Cisco Snaps Up Singularity Networks to Bolster Network Automation Unit

unified communication news

Cisco has agreed to acquire Singularity Networks, a company that monitors, collects, and analyzes service provider, web company, and enterprise networks.

As the amount of data traversing a network explodes, even small changes and adjustments mean a lot. Finding and remediating problems is the highest profile task. Network automation platforms also identify hidden efficiencies, provide data for network planning, and determine how applications can work better. Building infrastructure that continually monitors the network to find these flaws and areas for improvement is vital – but increasingly challenging as demand grows and virtualized and cloud-based platforms proliferate.

Vendors, service providers, and their ecosystems naturally are throwing a lot of money at this challenge. Some of Cisco’s money is going to Singularity, which now is a private company based in Lone Tree, Colorado.

The company uses agents to find data in virtual machines (VMs), routers, firewalls, and switches in an organization’s data center and clouds. It analyzes the data using open source and commercial systems to provide contextual insight into the applications and infrastructure. That data is provided to users on both out-of-the-box and customized dashboards.

Singularity’s LinkedIn profile says that it has 10 or fewer employees and was founded in 2014. It has had two rounds of funding, the latest of which was a $2.7 million round in March, 2016.

If the deal closes, the company will become part of Cisco’s Crosswork Network Automation portfolio, which is in its service provider business unit.

Cisco’s Crosswork portfolio divides its task into four groups: change automation, network insights, situation management, and network health. The goals, a Cisco spokesperson told SDxCentral, are both to repair and prevent problems.

“For example, customers can use analytics enhanced closed-loop automation to automatically remediate network issues as they happen, as well as real-time visualization with analytics to provide unparalleled insight into network performance,” the spokesperson explained.

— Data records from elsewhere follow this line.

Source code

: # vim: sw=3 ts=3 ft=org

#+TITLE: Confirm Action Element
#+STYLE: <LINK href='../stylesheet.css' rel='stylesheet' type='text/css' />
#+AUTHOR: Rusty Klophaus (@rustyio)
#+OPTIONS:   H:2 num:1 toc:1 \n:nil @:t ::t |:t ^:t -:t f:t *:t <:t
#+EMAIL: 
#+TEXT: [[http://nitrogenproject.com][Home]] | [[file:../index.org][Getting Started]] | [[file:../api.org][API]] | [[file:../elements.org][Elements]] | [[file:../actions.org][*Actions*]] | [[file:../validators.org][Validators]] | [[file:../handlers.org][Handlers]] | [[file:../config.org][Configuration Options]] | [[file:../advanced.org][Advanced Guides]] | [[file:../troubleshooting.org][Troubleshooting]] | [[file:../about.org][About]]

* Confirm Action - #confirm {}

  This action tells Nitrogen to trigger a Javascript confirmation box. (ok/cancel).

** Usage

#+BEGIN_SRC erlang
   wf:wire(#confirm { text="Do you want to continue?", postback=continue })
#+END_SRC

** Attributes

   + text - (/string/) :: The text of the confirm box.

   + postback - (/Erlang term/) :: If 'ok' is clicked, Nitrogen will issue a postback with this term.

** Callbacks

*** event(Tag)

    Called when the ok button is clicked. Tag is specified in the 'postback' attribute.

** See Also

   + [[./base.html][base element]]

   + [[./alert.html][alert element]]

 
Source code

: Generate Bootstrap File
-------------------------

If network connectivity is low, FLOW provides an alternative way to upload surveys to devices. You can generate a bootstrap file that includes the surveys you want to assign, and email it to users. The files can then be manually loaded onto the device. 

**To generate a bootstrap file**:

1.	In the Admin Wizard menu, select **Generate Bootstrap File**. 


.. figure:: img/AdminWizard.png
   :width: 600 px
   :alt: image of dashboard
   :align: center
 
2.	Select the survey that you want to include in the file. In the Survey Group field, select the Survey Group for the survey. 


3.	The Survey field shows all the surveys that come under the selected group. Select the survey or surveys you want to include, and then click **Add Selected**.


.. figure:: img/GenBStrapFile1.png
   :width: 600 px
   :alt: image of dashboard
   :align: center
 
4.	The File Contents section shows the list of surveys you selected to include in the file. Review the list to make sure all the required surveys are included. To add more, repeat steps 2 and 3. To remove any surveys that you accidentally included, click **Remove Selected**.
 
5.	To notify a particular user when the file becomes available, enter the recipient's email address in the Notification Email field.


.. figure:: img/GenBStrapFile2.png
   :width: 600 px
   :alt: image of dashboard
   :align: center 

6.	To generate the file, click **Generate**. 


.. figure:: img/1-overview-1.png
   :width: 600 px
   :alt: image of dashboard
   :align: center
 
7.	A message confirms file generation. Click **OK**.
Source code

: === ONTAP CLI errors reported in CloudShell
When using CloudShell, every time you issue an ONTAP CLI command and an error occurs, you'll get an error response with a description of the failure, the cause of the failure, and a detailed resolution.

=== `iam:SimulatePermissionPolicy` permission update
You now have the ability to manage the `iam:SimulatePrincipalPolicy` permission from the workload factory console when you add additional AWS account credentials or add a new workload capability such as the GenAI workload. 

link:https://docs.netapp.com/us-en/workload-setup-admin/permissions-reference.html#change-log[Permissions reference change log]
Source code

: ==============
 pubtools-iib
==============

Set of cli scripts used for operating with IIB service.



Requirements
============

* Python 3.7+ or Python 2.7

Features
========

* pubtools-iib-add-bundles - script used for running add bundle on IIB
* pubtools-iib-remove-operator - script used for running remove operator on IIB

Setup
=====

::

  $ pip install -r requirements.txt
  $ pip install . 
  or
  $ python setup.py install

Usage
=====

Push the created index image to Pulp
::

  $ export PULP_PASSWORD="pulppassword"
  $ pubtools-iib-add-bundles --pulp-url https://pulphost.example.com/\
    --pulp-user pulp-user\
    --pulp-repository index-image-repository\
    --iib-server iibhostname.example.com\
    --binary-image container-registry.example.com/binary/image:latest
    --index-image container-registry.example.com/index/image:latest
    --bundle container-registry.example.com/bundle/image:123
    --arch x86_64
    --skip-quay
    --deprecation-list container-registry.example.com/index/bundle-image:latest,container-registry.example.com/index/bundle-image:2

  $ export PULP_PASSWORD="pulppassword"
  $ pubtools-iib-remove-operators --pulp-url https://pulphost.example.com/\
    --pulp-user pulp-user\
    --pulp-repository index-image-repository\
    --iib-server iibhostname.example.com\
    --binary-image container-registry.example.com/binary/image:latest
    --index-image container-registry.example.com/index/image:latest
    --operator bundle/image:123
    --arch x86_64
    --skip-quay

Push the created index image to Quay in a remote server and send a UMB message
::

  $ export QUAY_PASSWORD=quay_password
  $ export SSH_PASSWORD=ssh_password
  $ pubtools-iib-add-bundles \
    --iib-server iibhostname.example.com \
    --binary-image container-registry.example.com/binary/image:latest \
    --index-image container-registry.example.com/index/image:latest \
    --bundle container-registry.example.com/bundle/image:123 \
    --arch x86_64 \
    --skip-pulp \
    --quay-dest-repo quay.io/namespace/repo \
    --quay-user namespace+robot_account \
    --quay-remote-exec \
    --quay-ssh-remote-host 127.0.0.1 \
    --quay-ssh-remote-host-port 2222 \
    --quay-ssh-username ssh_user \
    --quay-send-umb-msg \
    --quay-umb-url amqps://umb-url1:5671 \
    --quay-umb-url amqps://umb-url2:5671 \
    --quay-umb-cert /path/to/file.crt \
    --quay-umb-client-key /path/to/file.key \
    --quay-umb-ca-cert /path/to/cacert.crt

At Cisco’s CiscoLive EMEA 2019 event last month, Itential announced that it deepened its integration with Cisco’s Network Services Orchestrator (NSO). The new functionality furthers network automation capabilities by making it possible to automate in a “low-code” environment that allows personnel with lower technical skills to use the tools. Products from the two companies possibly will work together under the Cisco umbrella.

“Cisco NSO is the foundation of the Cisco Crosswork product family,” a Cisco spokesperson wrote in an email. “When we set out to build a closed-loop network automation solution, we recognized the best solution to address the scale and scope of the problem was the Cisco NSO usage of YANG data models for streaming telemetry southbound into the network elements and open API’s northbound to share information across applications. Whereas Cisco NSO had solved the multi-vendor orchestration dilemma, Cisco Crosswork applications could also benefit by using the same framework for multi-vendor and third-party network automation.”